To be of value, clinical tests must be reliable and have acceptable diagnostic accuracy. In part, the findings of clinical tests and measurements are used by clinicians to inform the clinical reasoning process. To have meaning these tests must be reliable. Sim and Wright  have defined reliability in three categories; equivalence, stability and internal consistency. Internal consistency relates to the homogeneity of a multi-item instrument. Equivalence relates to the consistency of measurements, for a given entity, when used by two or more investigators. Stability relates to the consistency of an instrument when used to measure the same entity on repeated occasions. Equivalence and stability are sometimes respectively referred to as reproducibility and repeatability [31, 32]. Stability (repeatability) is usually determined for a single investigator and is generally referred to as intra-rater reliability and is sometimes referred to as test-retest reliability . Most clinical tests have two possible outcomes. A positive test implies the condition is present and a negative result implies the condition is not present. This may be expressed by the sensitivity and specificity values for a test. An additional method of describing the diagnostic value of a test includes the positive and negative likelihood ratios. Likelihood ratios provide numerical information concerning the likelihood that a test result or finding would be present in a patient with the disorder or condition in comparison to the likelihood that the same finding or result would be expected in a patient without the condition or disorder . In addition, likelihood ratios provide a robust determination of the usefulness of a clinical test as they incorporate both the sensitivity and specificity together in one analysis and do not treat them as separate entities.
To determine the diagnostic accuracy of a test the clinical measurements are compared to a 'gold standard' reference test. At present there is no gold standard reference test for the measurement of pectoralis minor length. Sahrmann  (p211) has stated that the shoulders tilt anteriorly because of a shortness of pectoralis minor and that the lateral border of the spine (posterior aspect of the acromion) should be no more than 2.54 (2.6) cm from the treatment table when the subject is in supine. For the purposes of this investigation and to attempt to establish a relationship between pectoralis minor length and symptoms a negative pectoralis minor length test was defined as a table to posterior acromion measurement of less than or equal to 2.6 cm, and a positive test as being a measurement greater then 2.6 cm.

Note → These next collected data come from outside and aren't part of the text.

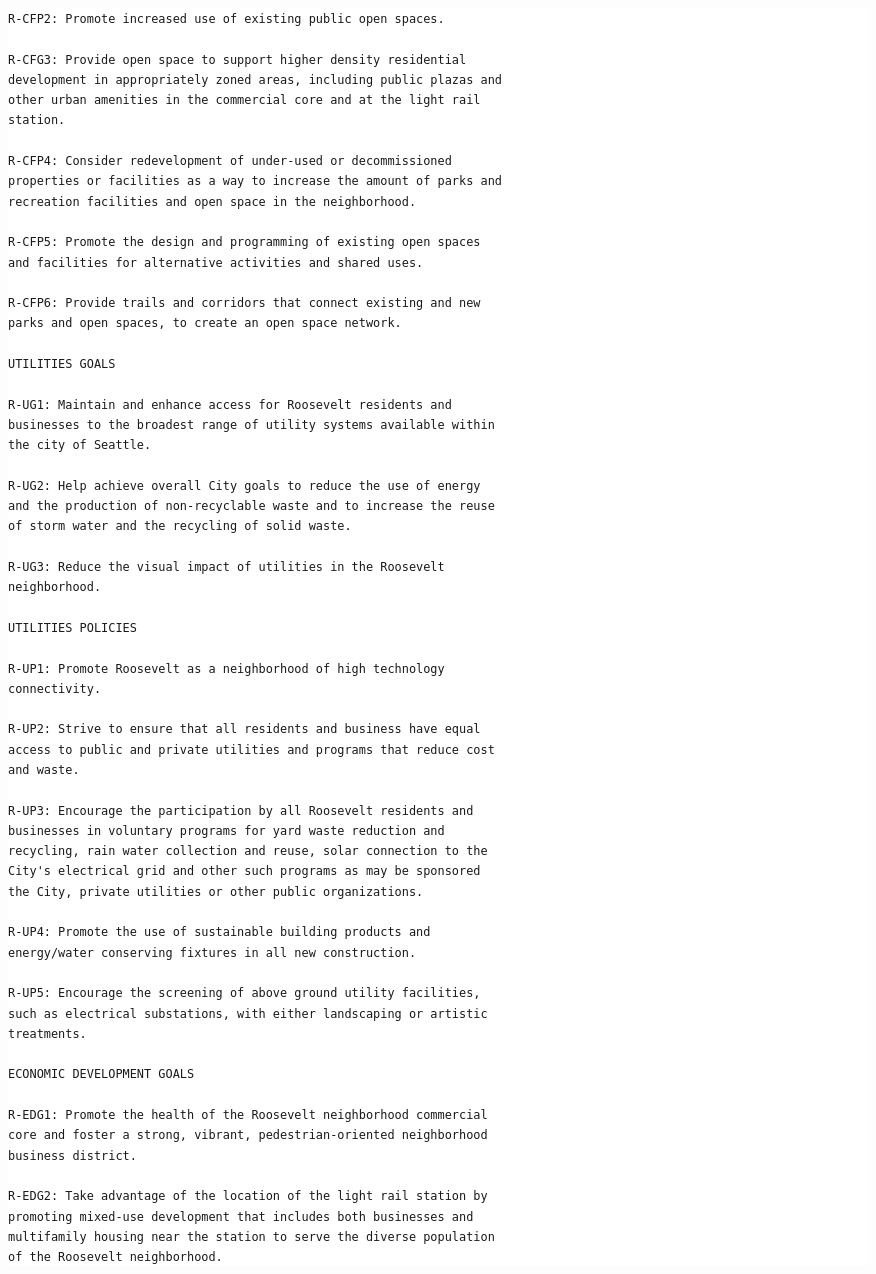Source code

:     R-CFP2: Promote increased use of existing public open spaces.  
  
    R-CFG3: Provide open space to support higher density residential  
    development in appropriately zoned areas, including public plazas and  
    other urban amenities in the commercial core and at the light rail  
    station.  
  
    R-CFP4: Consider redevelopment of under-used or decommissioned  
    properties or facilities as a way to increase the amount of parks and  
    recreation facilities and open space in the neighborhood.  
  
    R-CFP5: Promote the design and programming of existing open spaces  
    and facilities for alternative activities and shared uses.  
  
    R-CFP6: Provide trails and corridors that connect existing and new  
    parks and open spaces, to create an open space network.  
  
    UTILITIES GOALS  
  
    R-UG1: Maintain and enhance access for Roosevelt residents and  
    businesses to the broadest range of utility systems available within  
    the city of Seattle.  
  
    R-UG2: Help achieve overall City goals to reduce the use of energy  
    and the production of non-recyclable waste and to increase the reuse  
    of storm water and the recycling of solid waste.  
  
    R-UG3: Reduce the visual impact of utilities in the Roosevelt  
    neighborhood.  
  
    UTILITIES POLICIES  
  
    R-UP1: Promote Roosevelt as a neighborhood of high technology  
    connectivity.  
  
    R-UP2: Strive to ensure that all residents and business have equal  
    access to public and private utilities and programs that reduce cost  
    and waste.  
  
    R-UP3: Encourage the participation by all Roosevelt residents and  
    businesses in voluntary programs for yard waste reduction and  
    recycling, rain water collection and reuse, solar connection to the  
    City's electrical grid and other such programs as may be sponsored  
    the City, private utilities or other public organizations.  
  
    R-UP4: Promote the use of sustainable building products and  
    energy/water conserving fixtures in all new construction.  
  
    R-UP5: Encourage the screening of above ground utility facilities,  
    such as electrical substations, with either landscaping or artistic  
    treatments.  
  
    ECONOMIC DEVELOPMENT GOALS  
  
    R-EDG1: Promote the health of the Roosevelt neighborhood commercial  
    core and foster a strong, vibrant, pedestrian-oriented neighborhood  
    business district.  
  
    R-EDG2: Take advantage of the location of the light rail station by  
    promoting mixed-use development that includes both businesses and  
    multifamily housing near the station to serve the diverse population  
    of the Roosevelt neighborhood.  
  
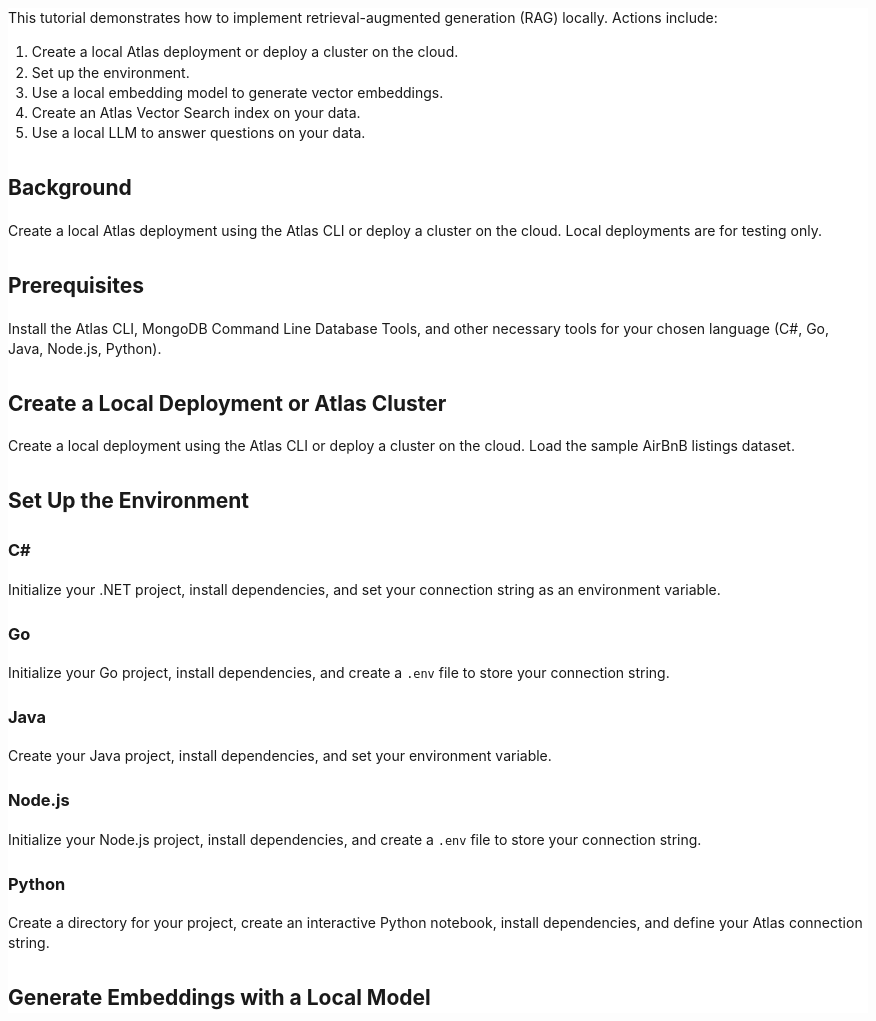 This tutorial demonstrates how to implement retrieval-augmented generation (RAG) locally. Actions include:

1. Create a local Atlas deployment or deploy a cluster on the cloud.
2. Set up the environment.
3. Use a local embedding model to generate vector embeddings.
4. Create an Atlas Vector Search index on your data.
5. Use a local LLM to answer questions on your data.

## Background

Create a local Atlas deployment using the Atlas CLI or deploy a cluster on the cloud. Local deployments are for testing only.

## Prerequisites

Install the Atlas CLI, MongoDB Command Line Database Tools, and other necessary tools for your chosen language (C#, Go, Java, Node.js, Python).

## Create a Local Deployment or Atlas Cluster

Create a local deployment using the Atlas CLI or deploy a cluster on the cloud. Load the sample AirBnB listings dataset.

## Set Up the Environment

### C#

Initialize your .NET project, install dependencies, and set your connection string as an environment variable.

### Go

Initialize your Go project, install dependencies, and create a `.env` file to store your connection string.

### Java

Create your Java project, install dependencies, and set your environment variable.

### Node.js

Initialize your Node.js project, install dependencies, and create a `.env` file to store your connection string.

### Python

Create a directory for your project, create an interactive Python notebook, install dependencies, and define your Atlas connection string.

## Generate Embeddings with a Local Model
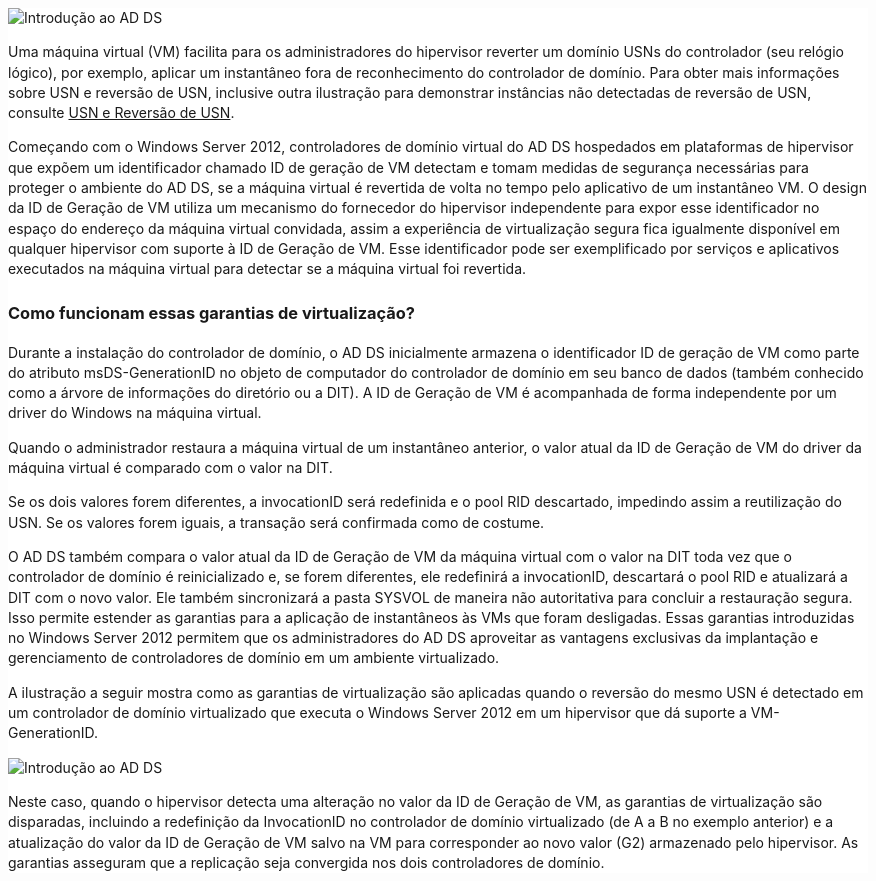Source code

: ![Introdução ao AD DS](../media/Introduction-to-Active-Directory-Domain-Services--AD-DS--Virtualization--Level-100-/ADDS_Exampleofhowreplicationcanbecomeinconsistent.png)

Uma máquina virtual (VM) facilita para os administradores do hipervisor reverter um domínio USNs do controlador (seu relógio lógico), por exemplo, aplicar um instantâneo fora de reconhecimento do controlador de domínio. Para obter mais informações sobre USN e reversão de USN, inclusive outra ilustração para demonstrar instâncias não detectadas de reversão de USN, consulte [USN e Reversão de USN](https://technet.microsoft.com/library/virtual_active_directory_domain_controller_virtualization_hyperv(WS.10).aspx#usn_and_usn_rollback).

Começando com o Windows Server 2012, controladores de domínio virtual do AD DS hospedados em plataformas de hipervisor que expõem um identificador chamado ID de geração de VM detectam e tomam medidas de segurança necessárias para proteger o ambiente do AD DS, se a máquina virtual é revertida de volta no tempo pelo aplicativo de um instantâneo VM. O design da ID de Geração de VM utiliza um mecanismo do fornecedor do hipervisor independente para expor esse identificador no espaço do endereço da máquina virtual convidada, assim a experiência de virtualização segura fica igualmente disponível em qualquer hipervisor com suporte à ID de Geração de VM. Esse identificador pode ser exemplificado por serviços e aplicativos executados na máquina virtual para detectar se a máquina virtual foi revertida.

### <a name="BKMK_HowSafeguardsWork"></a>Como funcionam essas garantias de virtualização?
Durante a instalação do controlador de domínio, o AD DS inicialmente armazena o identificador ID de geração de VM como parte do atributo msDS-GenerationID no objeto de computador do controlador de domínio em seu banco de dados (também conhecido como a árvore de informações do diretório ou a DIT). A ID de Geração de VM é acompanhada de forma independente por um driver do Windows na máquina virtual.

Quando o administrador restaura a máquina virtual de um instantâneo anterior, o valor atual da ID de Geração de VM do driver da máquina virtual é comparado com o valor na DIT.

Se os dois valores forem diferentes, a invocationID será redefinida e o pool RID descartado, impedindo assim a reutilização do USN. Se os valores forem iguais, a transação será confirmada como de costume.

O AD DS também compara o valor atual da ID de Geração de VM da máquina virtual com o valor na DIT toda vez que o controlador de domínio é reinicializado e, se forem diferentes, ele redefinirá a invocationID, descartará o pool RID e atualizará a DIT com o novo valor. Ele também sincronizará a pasta SYSVOL de maneira não autoritativa para concluir a restauração segura. Isso permite estender as garantias para a aplicação de instantâneos às VMs que foram desligadas. Essas garantias introduzidas no Windows Server 2012 permitem que os administradores do AD DS aproveitar as vantagens exclusivas da implantação e gerenciamento de controladores de domínio em um ambiente virtualizado.

A ilustração a seguir mostra como as garantias de virtualização são aplicadas quando o reversão do mesmo USN é detectado em um controlador de domínio virtualizado que executa o Windows Server 2012 em um hipervisor que dá suporte a VM-GenerationID.

![Introdução ao AD DS](../media/Introduction-to-Active-Directory-Domain-Services--AD-DS--Virtualization--Level-100-/ADDS_VDC_Exampleofhowsafeguardswork.gif)

Neste caso, quando o hipervisor detecta uma alteração no valor da ID de Geração de VM, as garantias de virtualização são disparadas, incluindo a redefinição da InvocationID no controlador de domínio virtualizado (de A a B no exemplo anterior) e a atualização do valor da ID de Geração de VM salvo na VM para corresponder ao novo valor (G2) armazenado pelo hipervisor. As garantias asseguram que a replicação seja convergida nos dois controladores de domínio.
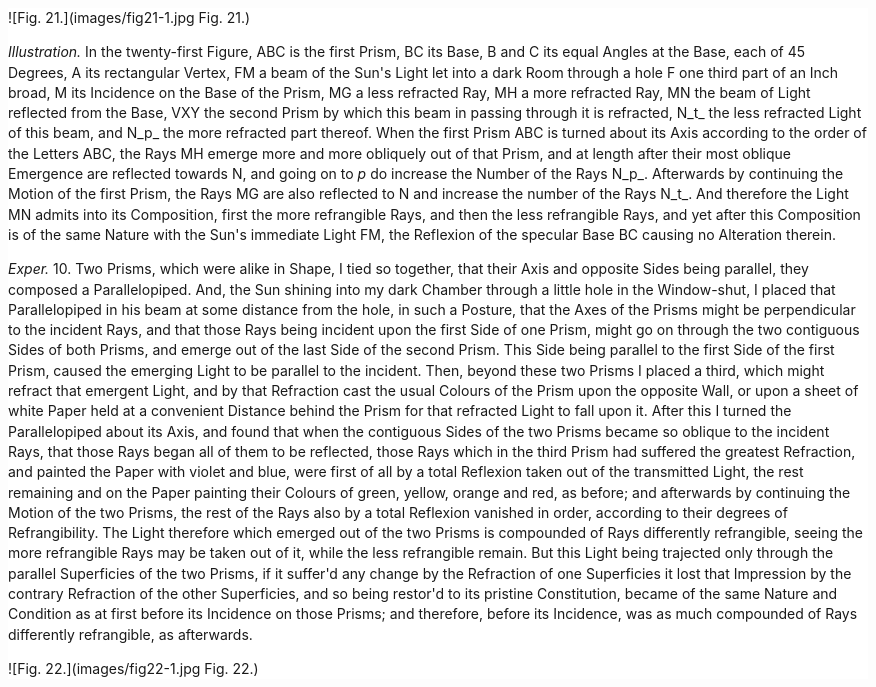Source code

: ![Fig. 21.](images/fig21-1.jpg Fig. 21.) 

_Illustration._ In the twenty-first Figure, ABC is the first Prism, BC its Base, B and C its equal Angles at the Base, each of 45 Degrees, A its rectangular Vertex, FM a beam of the Sun's Light let into a dark Room through a hole F one third part of an Inch broad, M its Incidence on the Base of the Prism, MG a less refracted Ray, MH a more refracted Ray, MN the beam of Light reflected from the Base, VXY the second Prism by which this beam in passing through it is refracted, N_t_ the less refracted Light of this beam, and N_p_ the more refracted part thereof. When the first Prism ABC is turned about its Axis according to the order of the Letters ABC, the Rays MH emerge more and more obliquely out of that Prism, and at length after their most oblique Emergence are reflected towards N, and going on to _p_ do increase the Number of the  Rays N_p_. Afterwards by continuing the Motion of the first Prism, the Rays MG are also reflected to N and increase the number of the Rays N_t_. And therefore the Light MN admits into its Composition, first the more refrangible Rays, and then the less refrangible Rays, and yet after this Composition is of the same Nature with the Sun's immediate Light FM, the Reflexion of the specular Base BC causing no Alteration therein.

_Exper._ 10. Two Prisms, which were alike in Shape, I tied so together, that their Axis and opposite Sides being parallel, they composed a Parallelopiped. And, the Sun shining into my dark Chamber through a little hole in the Window-shut, I placed that Parallelopiped in his beam at some distance from the hole, in such a Posture, that the Axes of the Prisms might be perpendicular to the incident Rays, and that those Rays being incident upon the first Side of one Prism, might go on through the two contiguous Sides of both Prisms, and emerge out of the last Side of the second Prism. This Side being parallel to the first Side of the first Prism, caused the emerging Light to be parallel to the incident. Then, beyond these two Prisms I placed a third, which might refract that emergent Light, and by that Refraction cast the usual Colours of the Prism upon the opposite Wall, or upon a sheet of white Paper held at a convenient Distance behind the Prism for that refracted Light to fall upon it. After this I turned the Parallelopiped about its Axis, and found that when the contiguous Sides of the two Prisms became so oblique to the  incident Rays, that those Rays began all of them to be reflected, those Rays which in the third Prism had suffered the greatest Refraction, and painted the Paper with violet and blue, were first of all by a total Reflexion taken out of the transmitted Light, the rest remaining and on the Paper painting their Colours of green, yellow, orange and red, as before; and afterwards by continuing the Motion of the two Prisms, the rest of the Rays also by a total Reflexion vanished in order, according to their degrees of Refrangibility. The Light therefore which emerged out of the two Prisms is compounded of Rays differently refrangible, seeing the more refrangible Rays may be taken out of it, while the less refrangible remain. But this Light being trajected only through the parallel Superficies of the two Prisms, if it suffer'd any change by the Refraction of one Superficies it lost that Impression by the contrary Refraction of the other Superficies, and so being restor'd to its pristine Constitution, became of the same Nature and Condition as at first before its Incidence on those Prisms; and therefore, before its Incidence, was as much compounded of Rays differently refrangible, as afterwards.

![Fig. 22.](images/fig22-1.jpg Fig. 22.) 
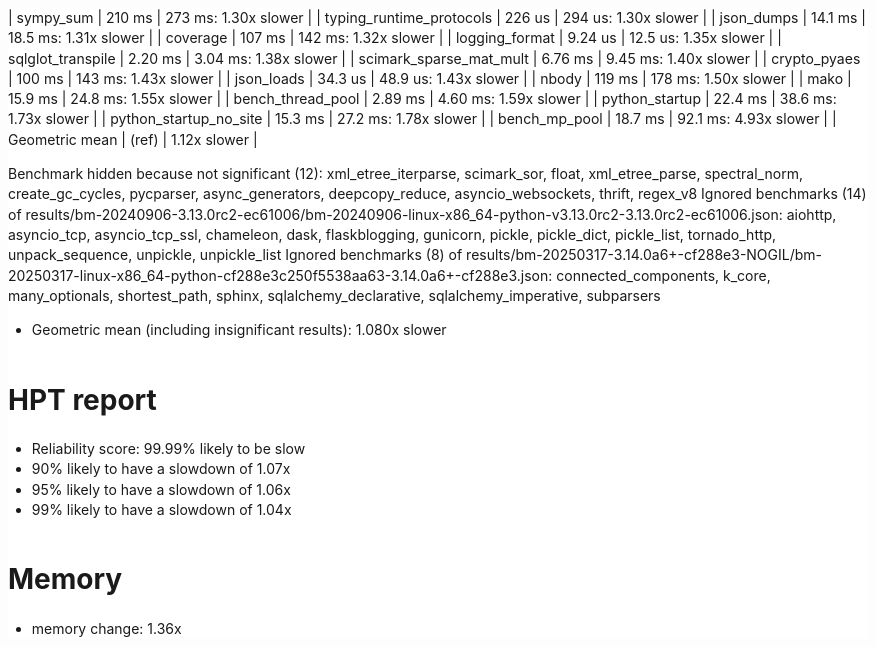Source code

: | sympy_sum                  | 210 ms                                                       | 273 ms: 1.30x slower                                                   |
| typing_runtime_protocols   | 226 us                                                       | 294 us: 1.30x slower                                                   |
| json_dumps                 | 14.1 ms                                                      | 18.5 ms: 1.31x slower                                                  |
| coverage                   | 107 ms                                                       | 142 ms: 1.32x slower                                                   |
| logging_format             | 9.24 us                                                      | 12.5 us: 1.35x slower                                                  |
| sqlglot_transpile          | 2.20 ms                                                      | 3.04 ms: 1.38x slower                                                  |
| scimark_sparse_mat_mult    | 6.76 ms                                                      | 9.45 ms: 1.40x slower                                                  |
| crypto_pyaes               | 100 ms                                                       | 143 ms: 1.43x slower                                                   |
| json_loads                 | 34.3 us                                                      | 48.9 us: 1.43x slower                                                  |
| nbody                      | 119 ms                                                       | 178 ms: 1.50x slower                                                   |
| mako                       | 15.9 ms                                                      | 24.8 ms: 1.55x slower                                                  |
| bench_thread_pool          | 2.89 ms                                                      | 4.60 ms: 1.59x slower                                                  |
| python_startup             | 22.4 ms                                                      | 38.6 ms: 1.73x slower                                                  |
| python_startup_no_site     | 15.3 ms                                                      | 27.2 ms: 1.78x slower                                                  |
| bench_mp_pool              | 18.7 ms                                                      | 92.1 ms: 4.93x slower                                                  |
| Geometric mean             | (ref)                                                        | 1.12x slower                                                           |

Benchmark hidden because not significant (12): xml_etree_iterparse, scimark_sor, float, xml_etree_parse, spectral_norm, create_gc_cycles, pycparser, async_generators, deepcopy_reduce, asyncio_websockets, thrift, regex_v8
Ignored benchmarks (14) of results/bm-20240906-3.13.0rc2-ec61006/bm-20240906-linux-x86_64-python-v3.13.0rc2-3.13.0rc2-ec61006.json: aiohttp, asyncio_tcp, asyncio_tcp_ssl, chameleon, dask, flaskblogging, gunicorn, pickle, pickle_dict, pickle_list, tornado_http, unpack_sequence, unpickle, unpickle_list
Ignored benchmarks (8) of results/bm-20250317-3.14.0a6+-cf288e3-NOGIL/bm-20250317-linux-x86_64-python-cf288e3c250f5538aa63-3.14.0a6+-cf288e3.json: connected_components, k_core, many_optionals, shortest_path, sphinx, sqlalchemy_declarative, sqlalchemy_imperative, subparsers

- Geometric mean (including insignificant results): 1.080x slower

# HPT report

- Reliability score: 99.99% likely to be slow
- 90% likely to have a slowdown of 1.07x
- 95% likely to have a slowdown of 1.06x
- 99% likely to have a slowdown of 1.04x

# Memory
- memory change: 1.36x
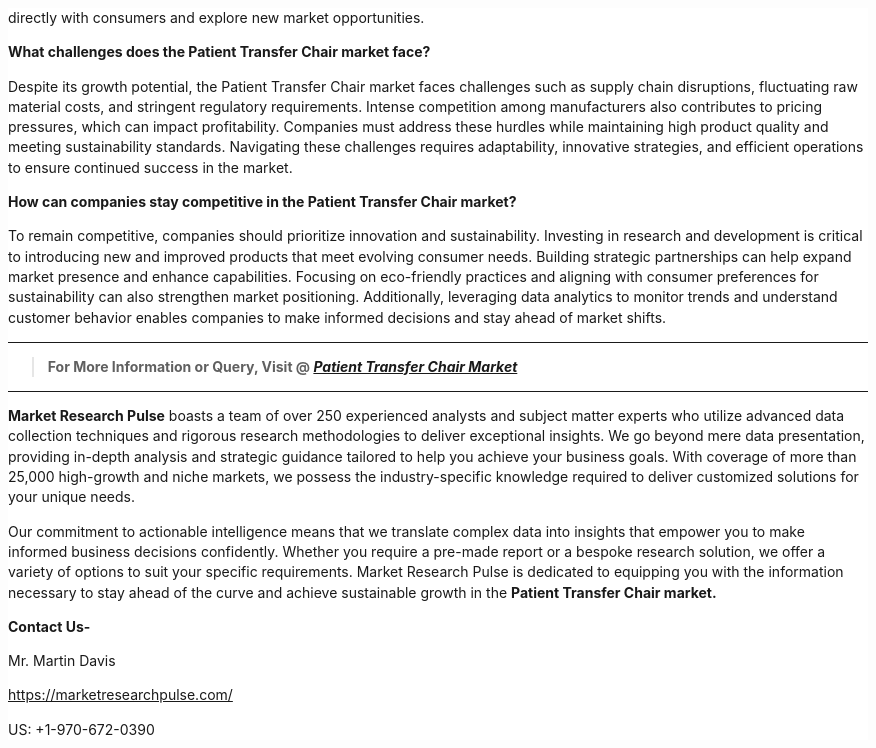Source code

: directly with consumers and explore new market opportunities.</p><p><strong>What challenges does the Patient Transfer Chair market face?</strong></p><p>Despite its growth potential, the Patient Transfer Chair market faces challenges such as supply chain disruptions, fluctuating raw material costs, and stringent regulatory requirements. Intense competition among manufacturers also contributes to pricing pressures, which can impact profitability. Companies must address these hurdles while maintaining high product quality and meeting sustainability standards. Navigating these challenges requires adaptability, innovative strategies, and efficient operations to ensure continued success in the market.</p><p><strong>How can companies stay competitive in the Patient Transfer Chair market?</strong></p><p>To remain competitive, companies should prioritize innovation and sustainability. Investing in research and development is critical to introducing new and improved products that meet evolving consumer needs. Building strategic partnerships can help expand market presence and enhance capabilities. Focusing on eco-friendly practices and aligning with consumer preferences for sustainability can also strengthen market positioning. Additionally, leveraging data analytics to monitor trends and understand customer behavior enables companies to make informed decisions and stay ahead of market shifts.</p><hr /><blockquote><p><strong>For More Information or Query, Visit @&nbsp;<em><a href="https://marketresearchpulse.com/report/19725/patient-transfer-chair-market?utm_source=Linkedin&utm_medium=025">Patient Transfer Chair Market</a></em></strong></p></blockquote><hr /><p><strong>Market Research Pulse</strong> boasts a team of over 250 experienced analysts and subject matter experts who utilize advanced data collection techniques and rigorous research methodologies to deliver exceptional insights. We go beyond mere data presentation, providing in-depth analysis and strategic guidance tailored to help you achieve your business goals. With coverage of more than 25,000 high-growth and niche markets, we possess the industry-specific knowledge required to deliver customized solutions for your unique needs.</p><p>Our commitment to actionable intelligence means that we translate complex data into insights that empower you to make informed business decisions confidently. Whether you require a pre-made report or a bespoke research solution, we offer a variety of options to suit your specific requirements. Market Research Pulse is dedicated to equipping you with the information necessary to stay ahead of the curve and achieve sustainable growth in the <strong>Patient Transfer Chair market.</strong></p><p><strong>Contact Us-</strong></p><p>Mr. Martin Davis</p><p>https://marketresearchpulse.com/</p><p>US: +1-970-672-0390</p>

A review of the medical data bases (MEDLINE, CINAHL, AMED, PEDro, EMBASE) and a manual literature search; using the search terms; pectoralis minor, length, length test, posture, forward head posture, scapular position, scapula, shoulder, diagnosis, and reliability failed to identify any English language publication that has investigated the reliability of the pectoralis minor length test in subjects with and without shoulder symptoms and the diagnostic accuracy of the test in subjects with shoulder symptoms.
Therefore the aims of this investigation were to determine the;
(i) intra-rater reliability of the pectoralis minor length test in subjects without symptoms
(ii) intra-rater reliability of the pectoralis minor length test in subjects with symptoms, and
(iii) diagnostic accuracy of this clinical test of pectoralis minor length against the 'gold standard' recommendation of normal range being no greater than 2.6 cm above the table.